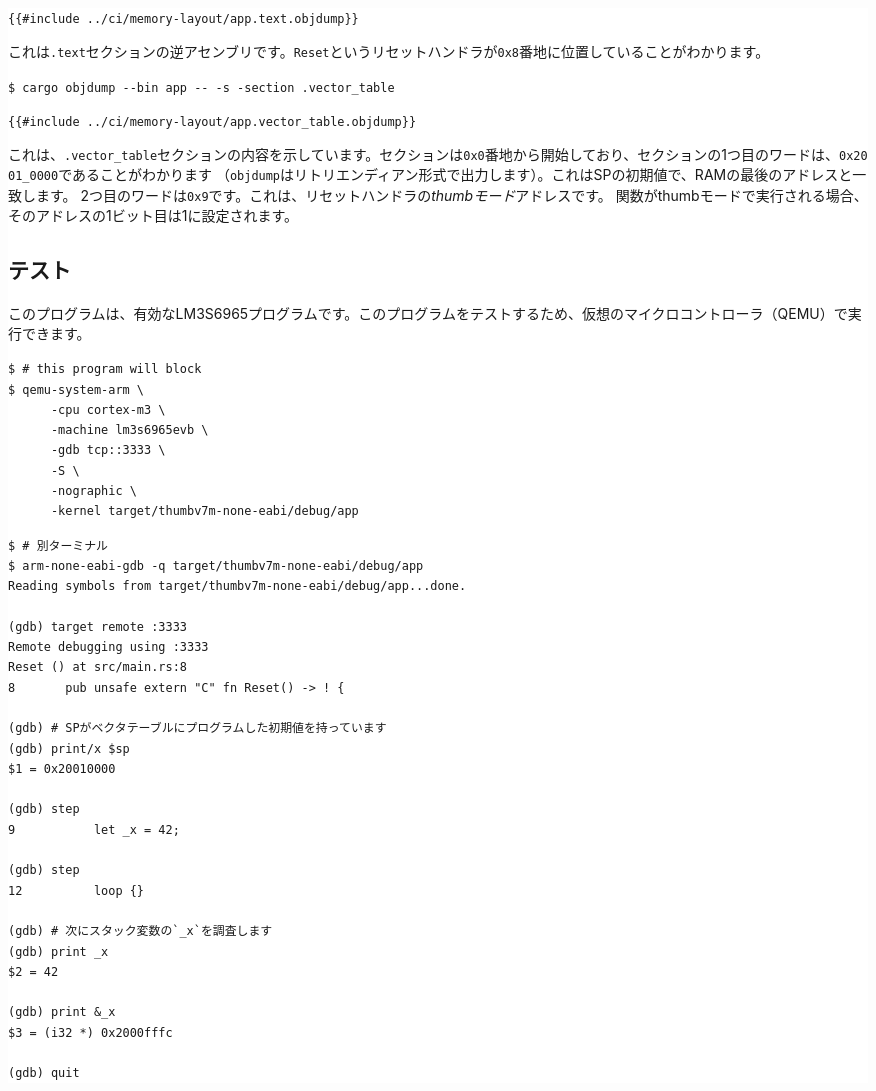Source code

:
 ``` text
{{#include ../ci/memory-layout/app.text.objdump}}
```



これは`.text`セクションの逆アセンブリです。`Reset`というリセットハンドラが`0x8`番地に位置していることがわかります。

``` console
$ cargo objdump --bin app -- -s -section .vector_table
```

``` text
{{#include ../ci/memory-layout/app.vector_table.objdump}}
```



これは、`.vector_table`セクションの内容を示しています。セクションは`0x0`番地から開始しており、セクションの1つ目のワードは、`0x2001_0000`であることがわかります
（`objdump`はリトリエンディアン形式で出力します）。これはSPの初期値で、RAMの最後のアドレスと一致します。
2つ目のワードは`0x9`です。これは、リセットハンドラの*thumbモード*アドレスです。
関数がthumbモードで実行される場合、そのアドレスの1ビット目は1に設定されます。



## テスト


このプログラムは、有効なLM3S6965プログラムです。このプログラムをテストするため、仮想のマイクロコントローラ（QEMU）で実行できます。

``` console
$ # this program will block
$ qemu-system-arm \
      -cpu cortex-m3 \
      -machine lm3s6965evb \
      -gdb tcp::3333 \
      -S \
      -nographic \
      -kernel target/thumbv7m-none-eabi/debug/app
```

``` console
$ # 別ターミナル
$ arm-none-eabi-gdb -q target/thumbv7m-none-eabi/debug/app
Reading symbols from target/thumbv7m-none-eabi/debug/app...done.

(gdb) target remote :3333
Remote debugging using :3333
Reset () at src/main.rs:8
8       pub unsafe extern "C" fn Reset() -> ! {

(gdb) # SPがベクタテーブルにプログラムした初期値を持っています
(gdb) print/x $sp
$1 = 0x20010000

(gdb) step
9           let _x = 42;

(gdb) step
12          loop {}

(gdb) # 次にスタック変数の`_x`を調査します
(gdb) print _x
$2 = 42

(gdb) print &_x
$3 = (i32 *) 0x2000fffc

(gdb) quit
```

◆ ◆ ◆ ◆

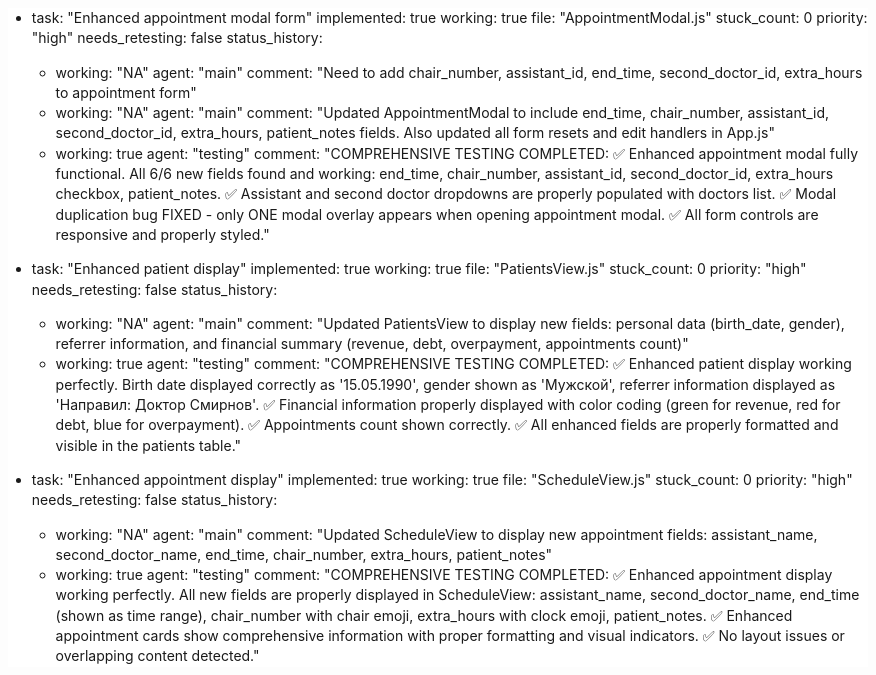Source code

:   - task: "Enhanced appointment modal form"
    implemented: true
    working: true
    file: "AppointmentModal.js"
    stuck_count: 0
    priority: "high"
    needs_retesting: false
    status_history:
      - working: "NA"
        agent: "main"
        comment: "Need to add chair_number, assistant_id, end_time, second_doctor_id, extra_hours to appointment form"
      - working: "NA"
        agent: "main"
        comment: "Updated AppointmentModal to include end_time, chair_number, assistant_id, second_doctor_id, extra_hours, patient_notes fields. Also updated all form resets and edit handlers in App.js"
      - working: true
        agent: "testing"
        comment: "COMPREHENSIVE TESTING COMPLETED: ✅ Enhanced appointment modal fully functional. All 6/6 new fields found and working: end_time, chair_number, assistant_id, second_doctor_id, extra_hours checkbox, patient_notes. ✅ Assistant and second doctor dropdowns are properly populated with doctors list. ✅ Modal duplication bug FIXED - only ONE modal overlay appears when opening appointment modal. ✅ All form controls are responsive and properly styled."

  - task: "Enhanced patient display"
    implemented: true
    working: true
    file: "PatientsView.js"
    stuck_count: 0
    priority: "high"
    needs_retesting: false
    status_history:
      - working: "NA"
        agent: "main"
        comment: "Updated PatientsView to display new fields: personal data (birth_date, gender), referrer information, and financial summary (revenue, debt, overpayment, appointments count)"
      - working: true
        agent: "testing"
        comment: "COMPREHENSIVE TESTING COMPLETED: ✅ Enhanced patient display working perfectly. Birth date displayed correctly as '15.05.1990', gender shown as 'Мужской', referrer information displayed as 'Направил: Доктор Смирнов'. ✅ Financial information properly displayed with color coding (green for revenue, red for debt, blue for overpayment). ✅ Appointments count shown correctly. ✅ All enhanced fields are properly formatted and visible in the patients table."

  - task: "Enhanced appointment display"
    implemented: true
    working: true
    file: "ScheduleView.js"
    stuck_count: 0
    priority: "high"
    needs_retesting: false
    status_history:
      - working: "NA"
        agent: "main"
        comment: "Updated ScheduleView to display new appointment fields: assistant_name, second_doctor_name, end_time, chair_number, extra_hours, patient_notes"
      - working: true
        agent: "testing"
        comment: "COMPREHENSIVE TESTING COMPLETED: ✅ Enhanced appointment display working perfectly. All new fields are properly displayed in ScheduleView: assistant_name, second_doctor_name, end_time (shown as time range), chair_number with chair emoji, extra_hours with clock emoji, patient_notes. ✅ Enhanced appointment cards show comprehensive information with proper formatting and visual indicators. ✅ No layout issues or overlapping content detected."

◆ ◆ ◆ ◆

**EXERCISE BRIEF**
Across the records above, count each line that holds the word "file" and give only the resulting number.

**WRITTEN SOLUTION**
3